_Provided data_:
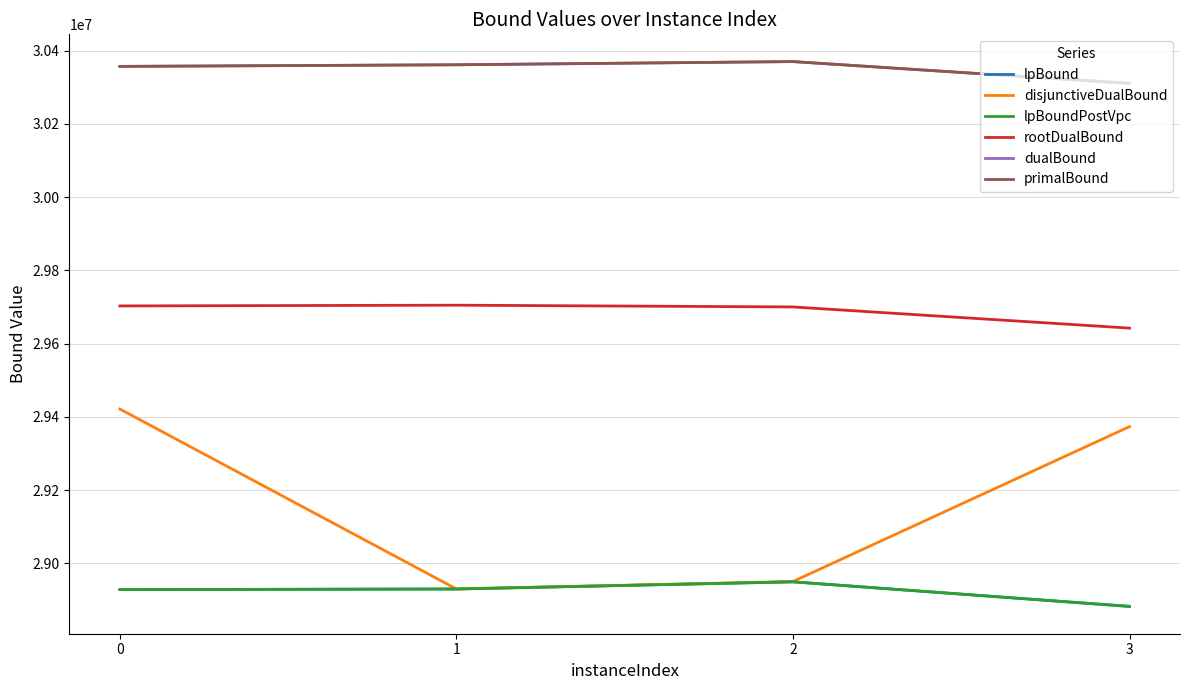

True or false: lpBoundPostVpc has a value of 28928379.6 at 0.

True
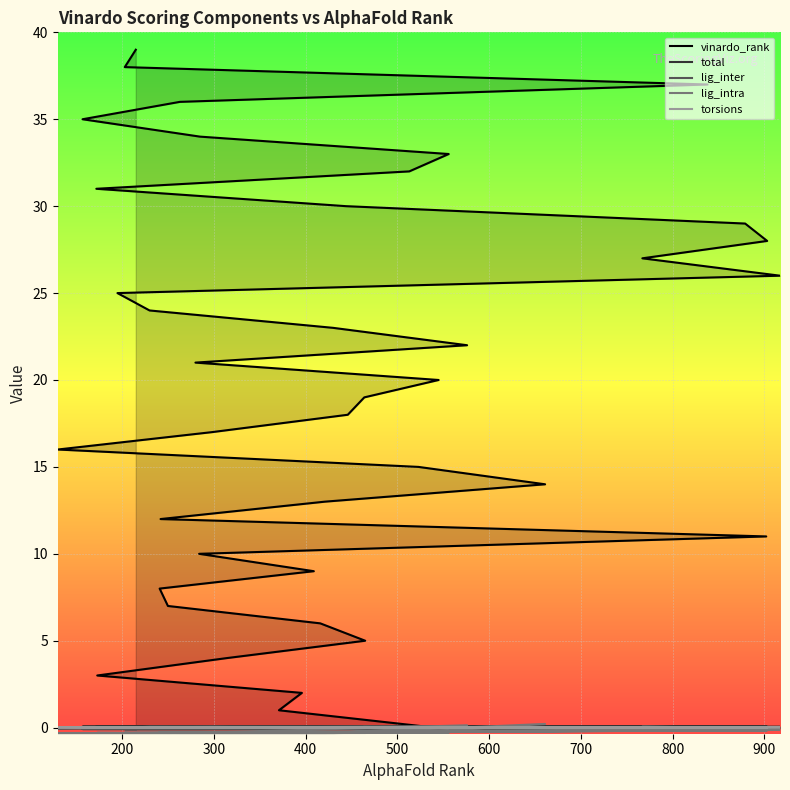

How many times do torsions and lig_intra cross each other?

4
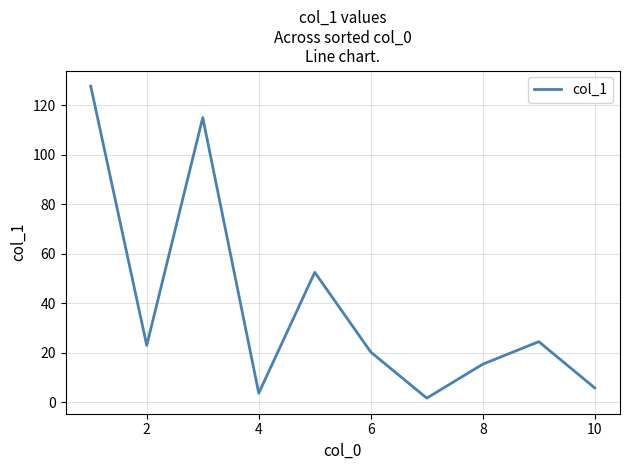

What is the difference between the maximum and minimum values?

126.0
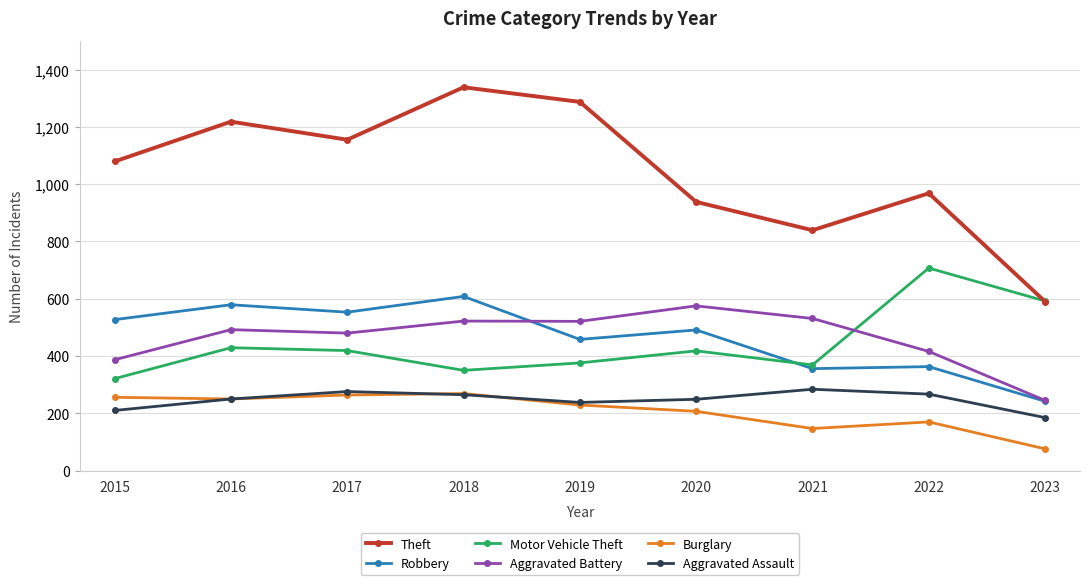

The Motor Vehicle Theft series shows 604 at 2020. True or false?

False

_Task requirements_: Reproduce the text of every entry above verbatim, omitting the pictures.

_Answer to the exercise_:
True or false: lpBoundPostVpc has a value of 28928379.6 at 0.

True

How many times do torsions and lig_intra cross each other?

4

What is the difference between the maximum and minimum values?

126.0

The Motor Vehicle Theft series shows 604 at 2020. True or false?

False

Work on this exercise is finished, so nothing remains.